Avec une vingtaine d’unités de production et environ 2.000 emplois, le secteur cosmétique chartrain, sous l’impulsion du département d’Eure-et-Loir, est à l’origine de la structuration de la filière, d’abord sous forme de cluster régional, en 1994, puis de pôle de compétitivité. Baptisé Cosmetic Valley, il a peu à peu pris une envergure nationale, avec 600 adhérents et 20 % des 3.200 entreprises du secteur. Mais avec son siège installé à Chartres, il reste solidement ancré dans la capitale de la Beauce, malgré la concurrence d’Orléans sur le volet recherche (cf. encadré).
Levier de différentiation
Adhérente de la Cosmetic Valley, la collectivité apporte une contribution financière (environ 70.000 euros par an) et participe au comité technique sur les questions de stratégie et d’évolution de la filière. Elle accompagne aussi les entreprises qui veulent s’implanter ou se développer en mettant tous les partenaires autour de la table pour accélérer les procédures. Et elle accueille chaque année un congrès international sur les enjeux réglementaires rassemblant 600 personnes venues du monde entier qui vont relayer l’image de Chartres à l’étranger.
Mais son action va bien au-delà. « Ce territoire a identifié la cosmétique comme levier de différentiation et met en place des politiques orientées autour de la cosmétique. Il ne se contente pas d’accueillir ou de soutenir, il porte une véritable ambition », relève Christophe Masson, directeur de la Cosmetic Valley.
Chartres s’est ainsi positionné sur l’accueil de start-up, avec la création, en 2017, d’une cité de l’innovation devenue depuis le 101, dans lequel la communauté d’agglomération a investi quatre à cinq millions d’euros. Installé sur le site d’une ancienne caserne, cet incubateur sélectionne chaque année entre 20 et 30 start-up sur la cosmétique qui sont incubées pour 12 mois. « Il n’existe pas d’autre incubateur ciblé de ce type. Nous avons eu 90 dossiers cette année, cela ne cesse d’augmenter », se félicite la directrice du développement économique de Chartres Métropole, Séverine Bouly.
La collectivité accompagne aussi ses jeunes pousses sur des salons comme Cosmetic 360, la grand messe de la filière qui se tient une fois par an au carrousel du Louvre et où Chartres a son stand. A plus long terme, l’objectif est que ces entreprises grandissent avec succès et choisissent de s’implanter durablement sur le territoire chartrain.

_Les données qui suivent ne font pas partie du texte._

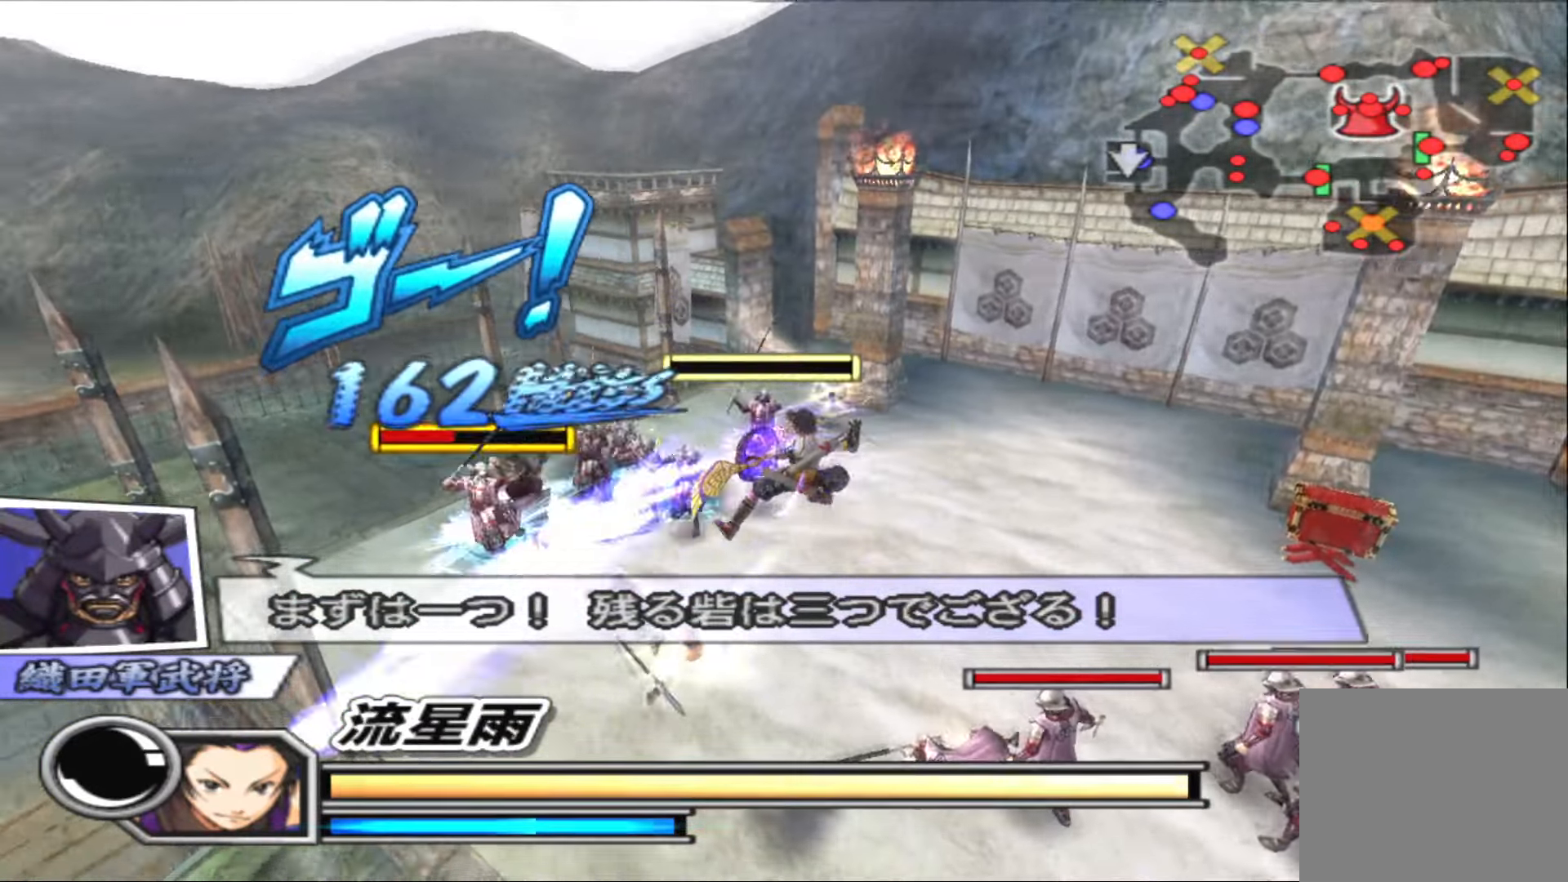
{"buttons": [], "left_stick": "left", "right_stick": "center", "events": [[33, "left_stick", "center"], [67, "TRIANGLE", "down"], [150, "TRIANGLE", "up"], [233, "left_stick", "left"], [267, "TRIANGLE", "down"], [317, "TRIANGLE", "up"], [317, "right_stick", "center"], [400, "TRIANGLE", "down"], [500, "TRIANGLE", "up"]]}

Une vitrine internationale
Chartres aimerait par ailleurs se positionner davantage sur la formation, un des principaux problèmes de l’industrie cosmétique qui doit recruter 12.000 personnes cette année et a bien du mal à trouver les compétences nécessaires. « On est en réflexion sur la création d’un campus cosmétique et pharmaceutique qui soit capable de former aux métiers de l’industrie, c’est le grand sujet des années à venir», poursuit Séverine Bouly.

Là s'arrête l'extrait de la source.